How to Deduplicate Across Several Excel Files

Managing duplicate records across multiple Excel files is a time-consuming nightmare that leads to data inconsistencies and costly errors.

Without a reliable deduplication process, you risk sending multiple emails to the same contact, making incorrect business decisions based on duplicated data, and wasting hours manually comparing records.

Learn how to efficiently deduplicate data across multiple Excel files using proven techniques and tools that will save you time, maintain data integrity, and prevent future duplications.

In this guide, you will learn how to remove duplicate records across multiple lists that have different structure:

How to import your different Excel files
How to match duplicate records across multiple lists
How to automatically remove duplicates

Step 1: Import the files to dedupe on Datablist

Make sure you have at least one unique identifier in your files.

Note: Datablist Duplicates Finder can work with any number of Excel/CSV files. They can have different structure. They just need a matching identifier on each listing file.

I chose the LinkedIn URL of my prospects as unique identifier.

A unique identifier doesn't have to be completely unique — it can also be a company name or a first name, as long as you categorize it as your unique identifier.

Step 2: Find Duplicate Records Across your lists

Then, click on “Clean” and select the “Duplicates finder”.

Selecting the “Deduplicates Finder” in Datablist

Note: You can start from your file of choice. The process and results will be the same.

Set everything up to deduplicate across your CSV files.

Click on "Selected Properties and Multi Collections" and
Click on "Check Duplicate Items Across Several Collections"
Select the collections you want to deduplicate across — you can select two files or more with no limit.

How to select one or multiple collections to deduplicate across

Choose the property you want to use for your deduplication.

A similar property must exists on each of your files. For each property to use for the deduping, you have to select a matching property on each collection.

For my example, I'll remove all the prospects in "File A" from "File B" based on the LinkedIn URL.

You can select multiple properties for the duplicate matching. In this case, records would need to have matching values for all properties. If you want to find duplicates on a property OR another, perform the process twice. One for each property.

Select the comparison mechanisms you want to work with.

For IDs (CRM Ids, Internal Ids), I always use "Exact". For text-based properties such as URLs, Emails, etc. I go with the "Smart" algorithm for maximum accuracy when deduplicating multiple files.

If you have Names that might have typos or slight variations, use one of the distance algorithms (Levenshtein Distance or Jaro-Winkler Distance).

Click on “Run duplicates check” once you’ve chosen the one that suits your deduplication needs best.

Step3: Choose the cleaning operations for duplicates

Set up cleaning rule by choosing between:

Removing duplicate items from collection X
Keeping duplicate items only in collection X (this option is only available when deduplicating across 3 or more collections)

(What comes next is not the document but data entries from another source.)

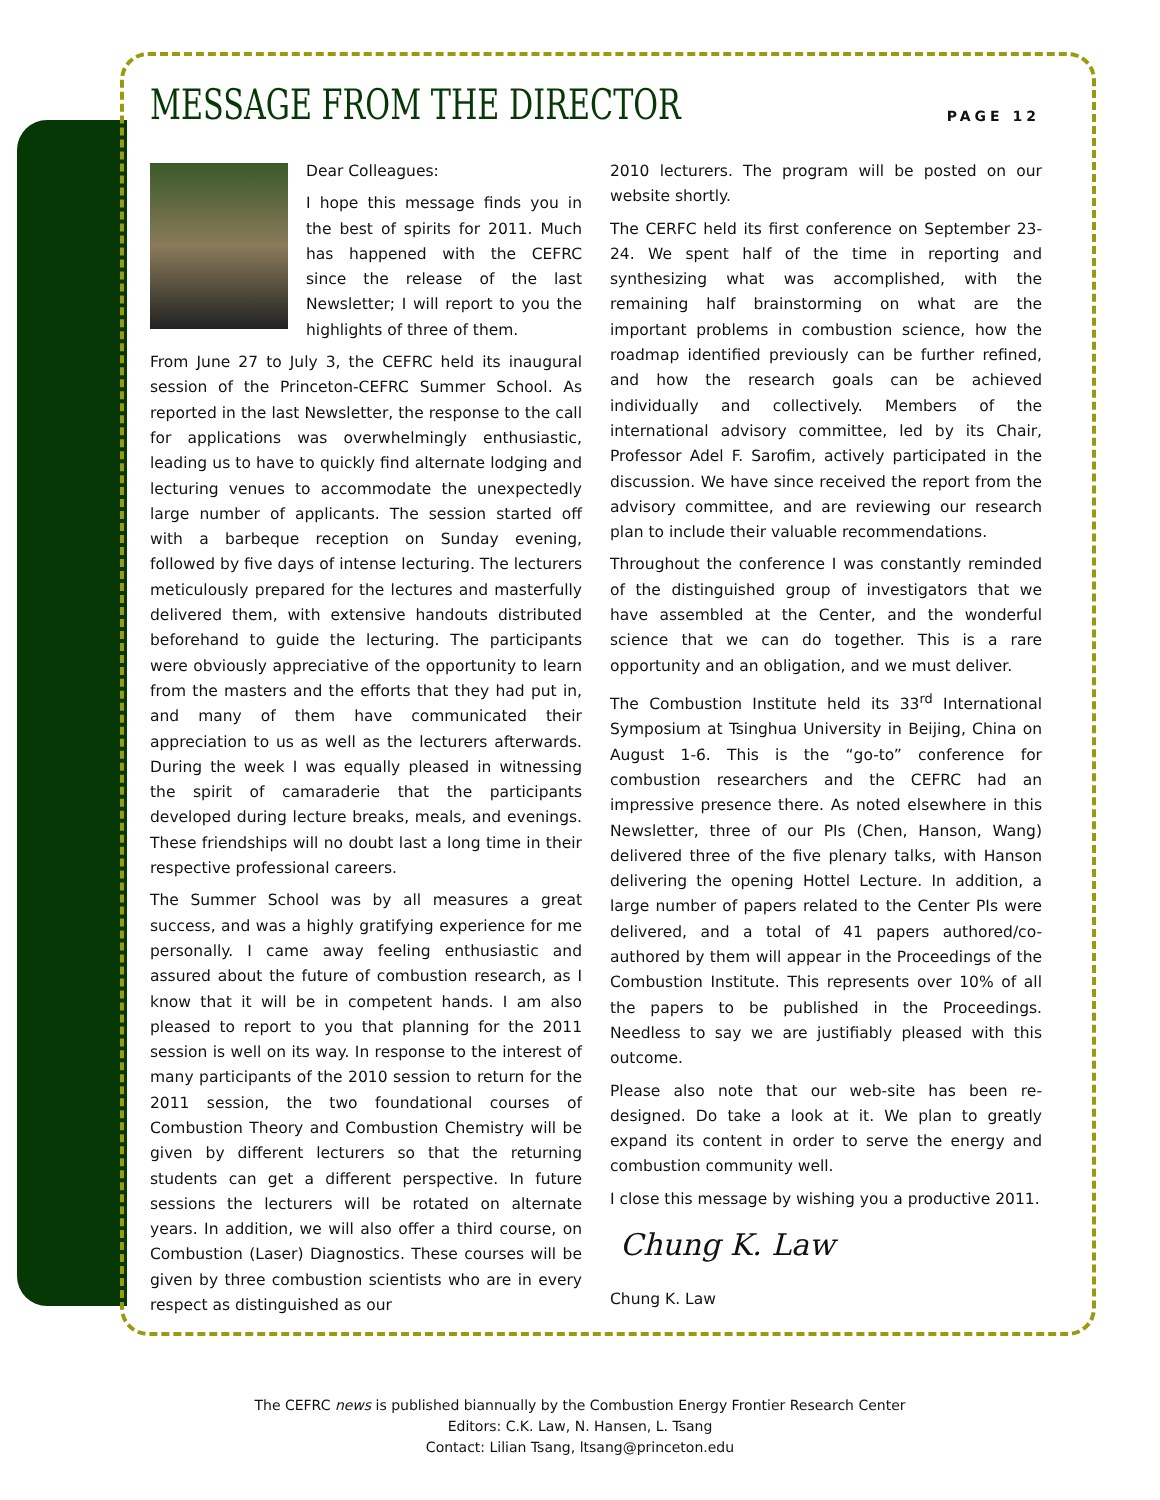MESSAGE FROM THE DIRECTOR
PAGE 12
Dear Colleagues:
I hope this message finds you in the best of spirits for 2011. Much has happened with the CEFRC since the release of the last Newsletter; I will report to you the highlights of three of them.
From June 27 to July 3, the CEFRC held its inaugural session of the Princeton-CEFRC Summer School. As reported in the last Newsletter, the response to the call for applications was overwhelmingly enthusiastic, leading us to have to quickly find alternate lodging and lecturing venues to accommodate the unexpectedly large number of applicants. The session started off with a barbeque reception on Sunday evening, followed by five days of intense lecturing. The lecturers meticulously prepared for the lectures and masterfully delivered them, with extensive handouts distributed beforehand to guide the lecturing. The participants were obviously appreciative of the opportunity to learn from the masters and the efforts that they had put in, and many of them have communicated their appreciation to us as well as the lecturers afterwards. During the week I was equally pleased in witnessing the spirit of camaraderie that the participants developed during lecture breaks, meals, and evenings. These friendships will no doubt last a long time in their respective professional careers.
The Summer School was by all measures a great success, and was a highly gratifying experience for me personally. I came away feeling enthusiastic and assured about the future of combustion research, as I know that it will be in competent hands. I am also pleased to report to you that planning for the 2011 session is well on its way. In response to the interest of many participants of the 2010 session to return for the 2011 session, the two foundational courses of Combustion Theory and Combustion Chemistry will be given by different lecturers so that the returning students can get a different perspective. In future sessions the lecturers will be rotated on alternate years. In addition, we will also offer a third course, on Combustion (Laser) Diagnostics. These courses will be given by three combustion scientists who are in every respect as distinguished as our
2010 lecturers. The program will be posted on our website shortly.
The CERFC held its first conference on September 23-24. We spent half of the time in reporting and synthesizing what was accomplished, with the remaining half brainstorming on what are the important problems in combustion science, how the roadmap identified previously can be further refined, and how the research goals can be achieved individually and collectively. Members of the international advisory committee, led by its Chair, Professor Adel F. Sarofim, actively participated in the discussion. We have since received the report from the advisory committee, and are reviewing our research plan to include their valuable recommendations.
Throughout the conference I was constantly reminded of the distinguished group of investigators that we have assembled at the Center, and the wonderful science that we can do together. This is a rare opportunity and an obligation, and we must deliver.
The Combustion Institute held its 33<sup>rd</sup> International Symposium at Tsinghua University in Beijing, China on August 1-6. This is the “go-to” conference for combustion researchers and the CEFRC had an impressive presence there. As noted elsewhere in this Newsletter, three of our PIs (Chen, Hanson, Wang) delivered three of the five plenary talks, with Hanson delivering the opening Hottel Lecture. In addition, a large number of papers related to the Center PIs were delivered, and a total of 41 papers authored/co-authored by them will appear in the Proceedings of the Combustion Institute. This represents over 10% of all the papers to be published in the Proceedings. Needless to say we are justifiably pleased with this outcome.
Please also note that our web-site has been re-designed. Do take a look at it. We plan to greatly expand its content in order to serve the energy and combustion community well.
I close this message by wishing you a productive 2011.
Chung K. Law
Chung K. Law
The CEFRC news is published biannually by the Combustion Energy Frontier Research Center
Editors: C.K. Law, N. Hansen, L. Tsang
Contact: Lilian Tsang, ltsang@princeton.edu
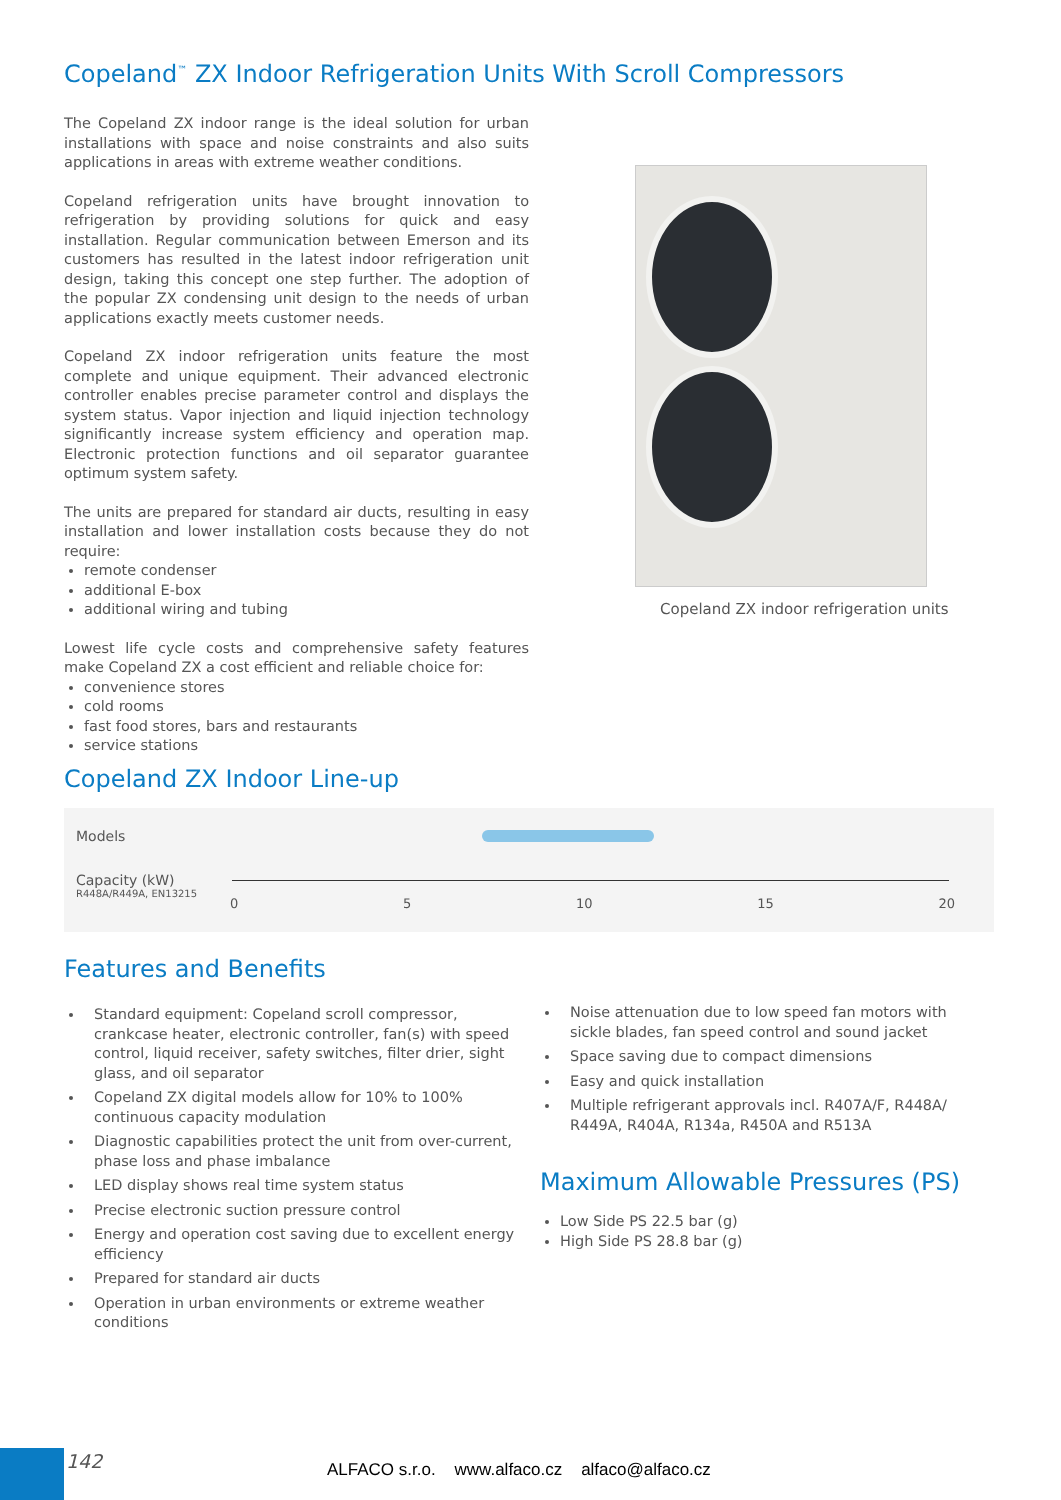Copeland<sup>™</sup> ZX Indoor Refrigeration Units With Scroll Compressors
The Copeland ZX indoor range is the ideal solution for urban installations with space and noise constraints and also suits applications in areas with extreme weather conditions.
Copeland refrigeration units have brought innovation to refrigeration by providing solutions for quick and easy installation. Regular communication between Emerson and its customers has resulted in the latest indoor refrigeration unit design, taking this concept one step further. The adoption of the popular ZX condensing unit design to the needs of urban applications exactly meets customer needs.
Copeland ZX indoor refrigeration units feature the most complete and unique equipment. Their advanced electronic controller enables precise parameter control and displays the system status. Vapor injection and liquid injection technology significantly increase system efficiency and operation map. Electronic protection functions and oil separator guarantee optimum system safety.
The units are prepared for standard air ducts, resulting in easy installation and lower installation costs because they do not require:
remote condenser
additional E-box
additional wiring and tubing
Lowest life cycle costs and comprehensive safety features make Copeland ZX a cost efficient and reliable choice for:
convenience stores
cold rooms
fast food stores, bars and restaurants
service stations
Copeland ZX indoor refrigeration units
Copeland ZX Indoor Line-up
Models
Capacity (kW)
R448A/R449A, EN13215
0 5 10 15 20
Features and Benefits
Standard equipment: Copeland scroll compressor, crankcase heater, electronic controller, fan(s) with speed control, liquid receiver, safety switches, filter drier, sight glass, and oil separator
Copeland ZX digital models allow for 10% to 100% continuous capacity modulation
Diagnostic capabilities protect the unit from over-current, phase loss and phase imbalance
LED display shows real time system status
Precise electronic suction pressure control
Energy and operation cost saving due to excellent energy efficiency
Prepared for standard air ducts
Operation in urban environments or extreme weather conditions
Noise attenuation due to low speed fan motors with sickle blades, fan speed control and sound jacket
Space saving due to compact dimensions
Easy and quick installation
Multiple refrigerant approvals incl. R407A/F, R448A/ R449A, R404A, R134a, R450A and R513A
Maximum Allowable Pressures (PS)
Low Side PS 22.5 bar (g)
High Side PS 28.8 bar (g)
142 ALFACO s.r.o. www.alfaco.cz alfaco@alfaco.cz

Click on "Process duplicate items" to continue.

My cleaned file now contains only new prospects with no duplicates.

Important - When deduping across several lists, the algorithm doesn't remove duplicates inside a single file. If duplicate records exist within a file, start by running the deduplication process on each file first.

Use cases for this workflow

Avoiding contacting the same prospect twice.
Prevent contacting multiple people from the same company.
Consolidate customer data from various departments or branches.
Clean and merge multiple contact lists from different sales campaigns.
Consolidate customer feedback or survey responses from multiple sources.